Appearing in the
Faithful, but writing their own agenda
Teenagers seek church's stability, but rules and prejudice lose them
By ARTHUR JONES
Tall and short, robust and skinny, Asian, African-American, Hispanic, Caucasian and beautiful blend of several races, cultures and ethnicities, on stage they leaned against the back wall, laughed, giggled and made bold statements. They could be shy, yet gave evidence of take-charge capability; sometimes funny, their responses showed they could inspire. In every way they summed up what the American Catholic church needs by way of leadership, and said, “Here we are.”
Every one a teenager.
Their 100 or so peers urged them on, cheered, whooped and said yes. This impromptu “leadership” group was pulled together by Ann Marie Eckert, the provocateur who, in her “Helping to Lead the Church in the 21st Century” workshop, lobbed the kids questions like, What are the essential qualities in a leader?
They answered -- Rosemary Donnelly and Charles Chudabala, Alberto Pina and Mary Campbell and the rest -- with words and phrases like, “enabling,” “organized,” “welcoming,” “able to listen,” “to inspire,” “considerate,” “be role models,” “to delegate,” “to step back.”
Eckert, the Milwaukee archdiocese’s associate director of youth and young adult ministry, said, “One thing about being a leader, your antennae should be up to know who’s doing things well. We should be able to provide people with a way to celebrate when they do something special.”
Articulate and pleased to be there, these teens from Catholic schools and parishes exuded confidence -- a pride in being Catholic. And they listened to Eckert because they were drawn into participating, and because they were excited and fresh -- this was their first workshop at the daylong Los Angeles Archdiocesan Youth Day that preceded the Religious Education Congress.

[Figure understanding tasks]

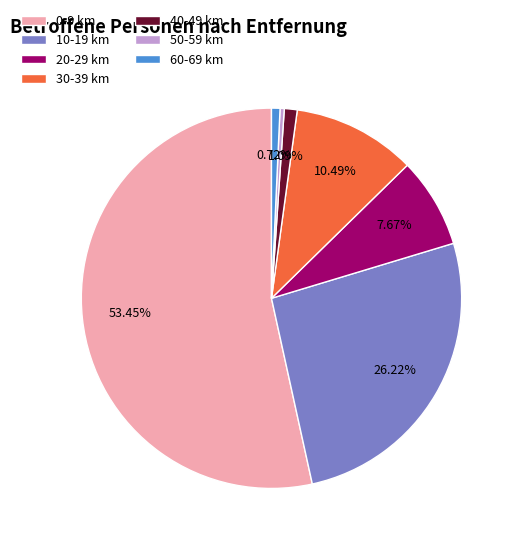

Approximately how many times larger is the value at 20-29 km compared to 30-39 km?

0.7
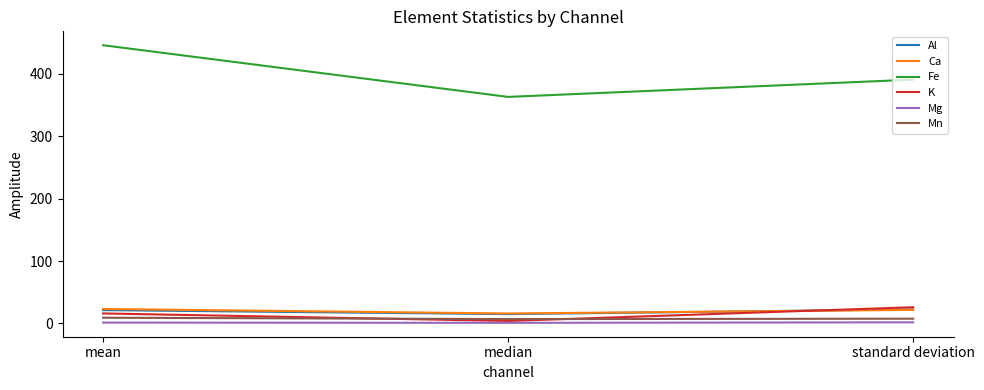

Which series changed the most between median and standard deviation?

Fe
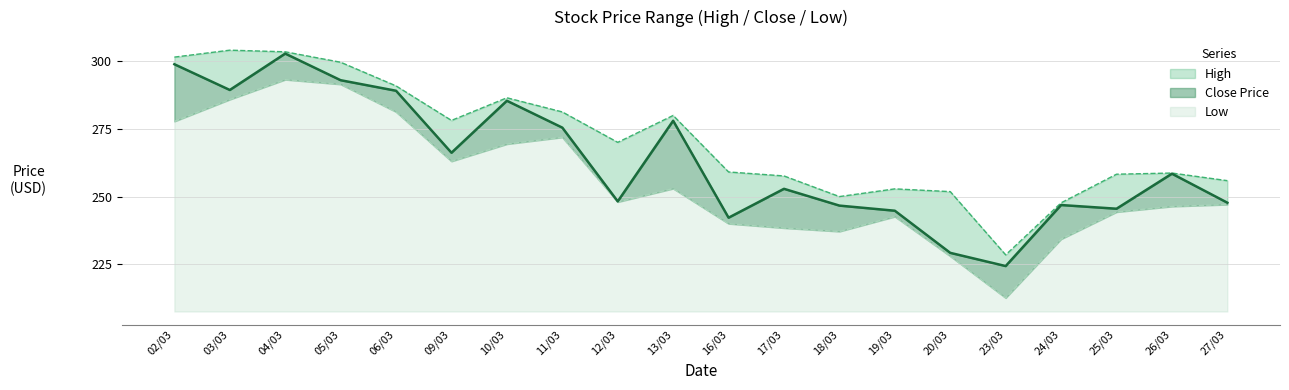

Which category has the lowest value across all series?

23/03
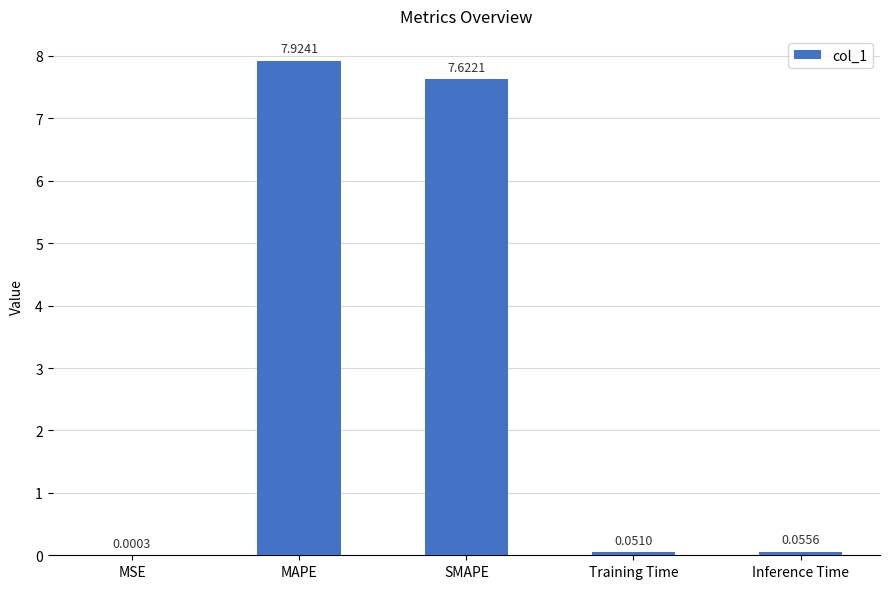

What is the sum of all values?

15.7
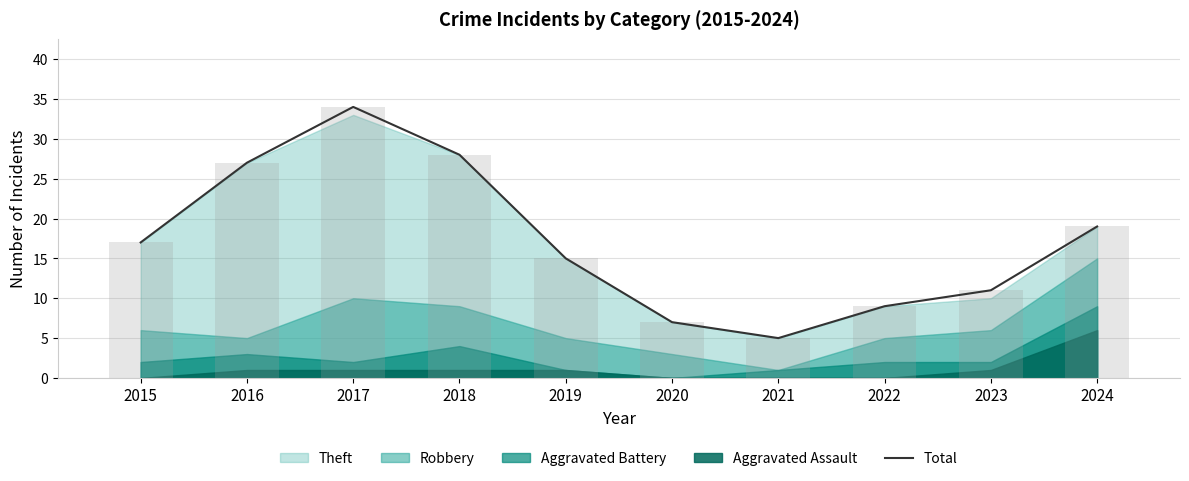

How many bars are there in total?

10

* _Your assignment_
Continue the article about Catholic teenagers at the Los Angeles youth day, starting right after its last sentence. The rows have nothing to do with the article on Catholic teenagers.

* _Response for this exercise_
During breaks, teens from the dozen workshops swarmed outside. From Sacred Heart of Jesus High School in Los Angeles were 10th graders Vickie Munoz, Jennifer Muro, Jessica Fleytas, Veronica Jauregni, Mary Pinon and Denise Obian. They’d been to Pam Stenzel’s workshop on “Sex Has a Price Tag.” They’d found it “interesting,” “supportive,” and “it made you think -- some of the things you can relate to.”
What adults can’t relate to, the girls agreed, was their music. Mary likes rapper Jay Z; Jessica likes Blink 182; and Vickie likes The Clash (a group of men in their mid to late 40s who cut their first record in 1977). Vickie said adults “really criticize” the teen music because of the violence and language. The high schoolers said adults need to listen to the lyrics. They talk “to where we’re at, what we feel,” said Mary.
The girls talked comfortably about their prayer life, more hesitantly about the Eucharist for divorced Catholics (they’re in favor if the injured party is able to forgive), and were imaginative about what married priests might bring to the church.
“They’d have more to talk about and they’d understand that people don’t live perfect lives,” said one.
“They’d know the problems if they had families, and the community would be stronger, more united,” said another.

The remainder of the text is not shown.